Les commissaires sont issus d'horizons très divers, notamment de la criminologie, du droit, de la police, du travail social, de la médecine, de l'éducation, des affaires, etc. Cependant, quelle que soit leur formation, tous les commissaires nommés à la CLCC reçoivent une formation approfondie et continue, fondée sur des données probantes, sur le droit, les politiques et l'évaluation des risques, en partenariat avec des universitaires et des praticiens clés dans le domaine de la justice pénale. Dans le cadre de notre engagement en faveur d'une prise de décision impartiale et fondée sur des preuves, les commissaires reçoivent également une formation en matière de compétence culturelle, afin de surmonter les préjugés inconscients, ainsi qu'une Formation de sensibilisation aux cultures autochtones.

Lors de l'examen des cas de libération conditionnelle, nos commissaires sont formés à l'utilisation d'un cadre d'évaluation des risques hautement structuré afin de répondre aux besoins divers et complexes de la population de délinquants. Les commissaires prennent également en considération les facteurs systémiques et historiques qui ont contribué à amener un délinquant à interagir avec le système de justice pénale. Ces facteurs comprennent, entre autres, la discrimination systémique, le racisme, l'éclatement de la famille ou de la communauté, le chômage, la pauvreté, ou le manque de possibilités d'emploi ou d'éducation. Les facteurs systémiques historiques doivent être pris en compte dans les cas impliquant des délinquants autochtones, mais s'appliquent également à d'autres groupes de délinquants divers. La CLCC propose également d'autres modèles d'audience pour les délinquants autochtones - les audiences tenues avec l’aide d’un Aîné et les audiences tenues avec l’aide de membres de la communauté - afin de fournir un processus plus adapté à la culture de ces délinquants, tout en respectant les critères de prise de décision en matière de libération conditionnelle. Récemment, la CLCC a également commencé à mettre en œuvre des approches plus sensibles au genre dans ses opérations afin d'améliorer le processus de libération conditionnelle des délinquantes.

La Commission des libérations conditionnelles du Canada n'a plus la même apparence qu'il y a dix ou même deux ans. Cela s'explique en partie par les mandats de trois et cinq ans des commissaires, mais aussi et surtout par les efforts accrus que nous déployons pour s’assurer que notre organisation reflète mieux la riche diversité des personnes et des communautés du Canada, et pour faire en sorte que nos décideurs soient le reflet des Canadiens qu'ils servent. Il s'agit d'une évolution positive, fondée sur la loi, et à laquelle mon équipe de la haute direction et moi-même sommes pleinement engagées.

Ce qui n'a pas changé, c'est notre engagement en faveur de la sécurité publique grâce à des décideurs et des décisions de grande qualité, ce qui se reflète dans nos résultats.
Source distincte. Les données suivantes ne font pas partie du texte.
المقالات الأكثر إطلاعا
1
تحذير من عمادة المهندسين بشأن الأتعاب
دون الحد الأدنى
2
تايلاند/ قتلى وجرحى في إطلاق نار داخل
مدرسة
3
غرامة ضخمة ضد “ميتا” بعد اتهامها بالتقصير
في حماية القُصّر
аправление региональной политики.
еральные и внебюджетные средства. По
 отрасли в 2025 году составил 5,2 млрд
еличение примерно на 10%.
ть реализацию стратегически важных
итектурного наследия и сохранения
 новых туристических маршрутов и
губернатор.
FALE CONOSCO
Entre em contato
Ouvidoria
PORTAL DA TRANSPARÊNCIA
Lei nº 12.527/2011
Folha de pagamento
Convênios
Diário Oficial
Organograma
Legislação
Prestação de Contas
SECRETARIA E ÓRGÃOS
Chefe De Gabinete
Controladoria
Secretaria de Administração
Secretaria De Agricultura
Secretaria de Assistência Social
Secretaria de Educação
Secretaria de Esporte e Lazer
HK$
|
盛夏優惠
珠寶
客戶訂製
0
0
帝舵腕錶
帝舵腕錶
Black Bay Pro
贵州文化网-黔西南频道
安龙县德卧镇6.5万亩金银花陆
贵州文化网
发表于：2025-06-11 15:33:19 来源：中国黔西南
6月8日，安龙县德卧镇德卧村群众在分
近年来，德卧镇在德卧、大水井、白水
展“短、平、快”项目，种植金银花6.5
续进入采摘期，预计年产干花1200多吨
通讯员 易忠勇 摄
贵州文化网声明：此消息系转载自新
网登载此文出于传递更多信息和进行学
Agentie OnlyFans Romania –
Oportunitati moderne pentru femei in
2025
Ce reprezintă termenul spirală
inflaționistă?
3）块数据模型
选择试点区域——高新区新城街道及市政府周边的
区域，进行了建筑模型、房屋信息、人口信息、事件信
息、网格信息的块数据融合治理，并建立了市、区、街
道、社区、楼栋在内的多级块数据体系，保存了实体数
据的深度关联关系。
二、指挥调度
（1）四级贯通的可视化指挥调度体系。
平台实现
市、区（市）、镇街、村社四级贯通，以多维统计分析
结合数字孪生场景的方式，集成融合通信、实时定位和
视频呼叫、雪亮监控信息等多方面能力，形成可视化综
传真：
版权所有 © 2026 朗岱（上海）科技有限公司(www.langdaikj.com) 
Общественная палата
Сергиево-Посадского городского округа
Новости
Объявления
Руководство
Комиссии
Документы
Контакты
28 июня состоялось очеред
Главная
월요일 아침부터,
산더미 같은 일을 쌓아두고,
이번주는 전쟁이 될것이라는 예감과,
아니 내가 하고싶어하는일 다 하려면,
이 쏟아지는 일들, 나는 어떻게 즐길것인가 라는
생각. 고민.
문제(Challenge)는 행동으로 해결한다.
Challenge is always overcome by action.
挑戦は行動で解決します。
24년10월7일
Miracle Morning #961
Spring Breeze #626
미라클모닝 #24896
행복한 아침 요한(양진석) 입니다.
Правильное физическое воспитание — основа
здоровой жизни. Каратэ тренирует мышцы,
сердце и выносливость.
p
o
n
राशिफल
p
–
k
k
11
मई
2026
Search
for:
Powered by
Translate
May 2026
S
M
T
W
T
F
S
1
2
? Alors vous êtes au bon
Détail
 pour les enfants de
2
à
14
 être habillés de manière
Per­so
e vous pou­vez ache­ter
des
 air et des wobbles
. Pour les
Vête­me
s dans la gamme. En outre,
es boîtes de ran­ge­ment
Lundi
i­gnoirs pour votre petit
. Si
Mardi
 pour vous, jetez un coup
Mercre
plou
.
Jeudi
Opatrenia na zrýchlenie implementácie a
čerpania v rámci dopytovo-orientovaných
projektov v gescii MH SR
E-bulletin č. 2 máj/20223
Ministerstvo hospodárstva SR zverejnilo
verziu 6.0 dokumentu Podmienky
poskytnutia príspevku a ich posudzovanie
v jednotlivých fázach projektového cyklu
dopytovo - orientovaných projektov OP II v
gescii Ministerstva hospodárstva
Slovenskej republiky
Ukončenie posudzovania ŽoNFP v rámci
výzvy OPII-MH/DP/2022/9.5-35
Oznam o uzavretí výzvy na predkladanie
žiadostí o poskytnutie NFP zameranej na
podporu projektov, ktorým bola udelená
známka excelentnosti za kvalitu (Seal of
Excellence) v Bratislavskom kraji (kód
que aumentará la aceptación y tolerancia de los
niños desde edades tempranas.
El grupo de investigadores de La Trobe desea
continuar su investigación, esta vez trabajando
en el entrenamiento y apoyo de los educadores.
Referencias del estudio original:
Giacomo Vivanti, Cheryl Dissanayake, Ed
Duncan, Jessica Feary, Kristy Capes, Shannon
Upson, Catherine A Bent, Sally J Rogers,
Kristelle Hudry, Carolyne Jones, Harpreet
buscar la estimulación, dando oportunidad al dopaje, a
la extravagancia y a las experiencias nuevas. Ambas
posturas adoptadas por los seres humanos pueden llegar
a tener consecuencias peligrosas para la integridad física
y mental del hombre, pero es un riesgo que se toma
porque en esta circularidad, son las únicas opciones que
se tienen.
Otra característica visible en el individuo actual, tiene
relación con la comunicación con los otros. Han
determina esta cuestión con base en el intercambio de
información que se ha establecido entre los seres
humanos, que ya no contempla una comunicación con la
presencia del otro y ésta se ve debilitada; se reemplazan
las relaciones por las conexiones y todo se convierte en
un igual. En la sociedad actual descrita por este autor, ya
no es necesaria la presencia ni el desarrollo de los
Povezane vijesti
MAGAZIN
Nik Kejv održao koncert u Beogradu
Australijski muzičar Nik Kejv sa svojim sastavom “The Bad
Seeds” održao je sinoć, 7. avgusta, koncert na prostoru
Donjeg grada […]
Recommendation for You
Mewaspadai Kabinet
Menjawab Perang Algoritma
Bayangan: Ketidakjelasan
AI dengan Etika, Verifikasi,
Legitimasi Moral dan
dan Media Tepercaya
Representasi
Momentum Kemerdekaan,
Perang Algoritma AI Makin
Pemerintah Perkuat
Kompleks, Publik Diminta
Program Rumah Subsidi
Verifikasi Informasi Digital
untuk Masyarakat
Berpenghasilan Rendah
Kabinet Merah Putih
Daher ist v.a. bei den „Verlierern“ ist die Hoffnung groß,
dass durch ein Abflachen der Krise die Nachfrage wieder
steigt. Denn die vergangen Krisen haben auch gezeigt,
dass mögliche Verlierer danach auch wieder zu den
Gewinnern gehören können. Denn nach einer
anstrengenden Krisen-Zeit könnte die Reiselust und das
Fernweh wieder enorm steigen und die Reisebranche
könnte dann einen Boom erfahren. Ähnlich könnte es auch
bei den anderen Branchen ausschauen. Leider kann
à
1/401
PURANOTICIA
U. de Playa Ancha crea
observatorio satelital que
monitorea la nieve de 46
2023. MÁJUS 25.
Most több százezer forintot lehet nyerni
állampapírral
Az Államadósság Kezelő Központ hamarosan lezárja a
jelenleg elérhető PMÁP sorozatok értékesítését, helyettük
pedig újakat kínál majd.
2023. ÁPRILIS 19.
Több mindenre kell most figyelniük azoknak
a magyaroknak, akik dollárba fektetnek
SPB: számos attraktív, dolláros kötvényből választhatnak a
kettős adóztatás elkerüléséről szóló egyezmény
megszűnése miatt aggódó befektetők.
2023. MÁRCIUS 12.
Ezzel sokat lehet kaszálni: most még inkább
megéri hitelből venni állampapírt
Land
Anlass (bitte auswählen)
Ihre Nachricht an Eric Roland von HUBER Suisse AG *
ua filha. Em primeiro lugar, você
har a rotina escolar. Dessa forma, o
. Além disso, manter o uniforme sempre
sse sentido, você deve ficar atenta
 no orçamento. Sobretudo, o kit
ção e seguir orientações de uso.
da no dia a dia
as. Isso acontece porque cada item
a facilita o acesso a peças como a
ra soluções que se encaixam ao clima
L'année dernière, 99 % des périodes de supervision de la semi-liberté et 98 % des périodes de supervision de la libération conditionnelle totale n'ont pas été révoquées pour cause de récidive. Ces chiffres sont restés constants au cours des dix dernières années.

Une diversité accrue peut jouer et joue un rôle important à la Commission des libérations conditionnelles du Canada, et dans la sécurité publique de tous les Canadiens.